Le point commun de ces deux romans réside dans la relation créatrice qui existe entre le narrateur et son « personnage ». Dans Le manuscrit, le narrateur suit celui-ci dans ses aventures existentielles – en faisant quasiment partie de la fiction -, en s’y identifiant par moments. Ce « personnage » vit essentiellement dans le présent, sans réellement se préoccuper du passé ni de l’avenir. Il se promène, erre – à la manière des personnages de Paul Auster -, dans le dédale de la vie où le mal de vivre semble dominer malgré les plaisirs réels évoqués.
L’ambiance qui domine est celle d’une absurdité incarnée par la sexualité, la sensualité. Le « personnage » vit intensément, est près de ses émotions, de ses sens. Mais son existence apparaît transposée – par le procédé narratif – dans un univers plus abstrait aux couleurs aquiniennes dans lequel le vide peut asservir.
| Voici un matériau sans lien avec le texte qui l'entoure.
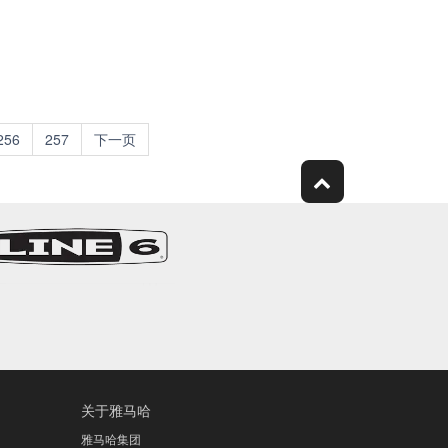
256
257
下一页
关于雅马哈
雅马哈集团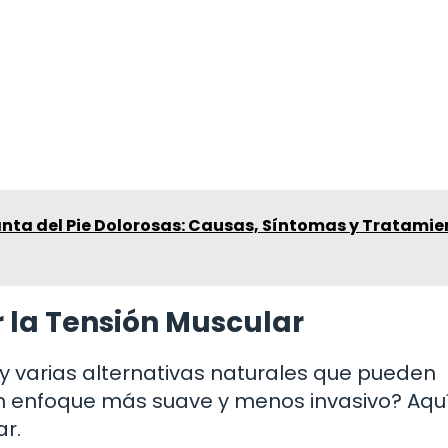
anta del Pie Dolorosas: Causas, Síntomas y Tratamie
r la Tensión Muscular
ay varias alternativas naturales que pueden
 un enfoque más suave y menos invasivo? Aqu
r.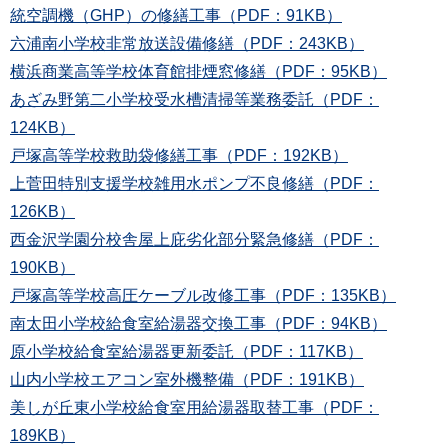
統空調機（GHP）の修繕工事（PDF：91KB）
六浦南小学校非常放送設備修繕（PDF：243KB）
横浜商業高等学校体育館排煙窓修繕（PDF：95KB）
あざみ野第二小学校受水槽清掃等業務委託（PDF：
124KB）
戸塚高等学校救助袋修繕工事（PDF：192KB）
上菅田特別支援学校雑用水ポンプ不良修繕（PDF：
126KB）
西金沢学園分校舎屋上庇劣化部分緊急修繕（PDF：
190KB）
戸塚高等学校高圧ケーブル改修工事（PDF：135KB）
南太田小学校給食室給湯器交換工事（PDF：94KB）
原小学校給食室給湯器更新委託（PDF：117KB）
山内小学校エアコン室外機整備（PDF：191KB）
美しが丘東小学校給食室用給湯器取替工事（PDF：
189KB）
En ce qui concerne Le conte, l’auteur adopte la même structure narrative, mais le résultat est beaucoup moins percutant. Le narrateur est collé au parcours de son « personnage » dominé par un inconfort existentiel. Ce dernier, par exemple, erre – au tout début – avec son enfant en pleine forêt, fuyant on ne sait trop quoi… à la façon de certains personnages de Kafka. L’atmosphère du Conte relève, d’ailleurs, d’une étonnante étrangeté surtout lorsque le « personnage » pénètre, par hasard, dans un dédale d’obscurs souterrains abritant une ville ou une cité intérieure. C’est là que ce roman – en deuxième partie – bascule dans un fantastique sans grande pertinence. À tout le moins, on change beaucoup trop rapidement de registre… en regard de la continuité et de la subtilité du Manuscrit.
L’on pourra se demander quel est le sens de tous ces errements d’un « personnage » issu de l’imaginaire débridé d’un narrateur éprouvant – et ceci vaut pour les deux romans – , une certaine difficulté à centrer ses démarches romanesques et cela, malgré l’évident talent d’un écrivain qui n’a peut-être pas encore vraiment trouvé sa voix.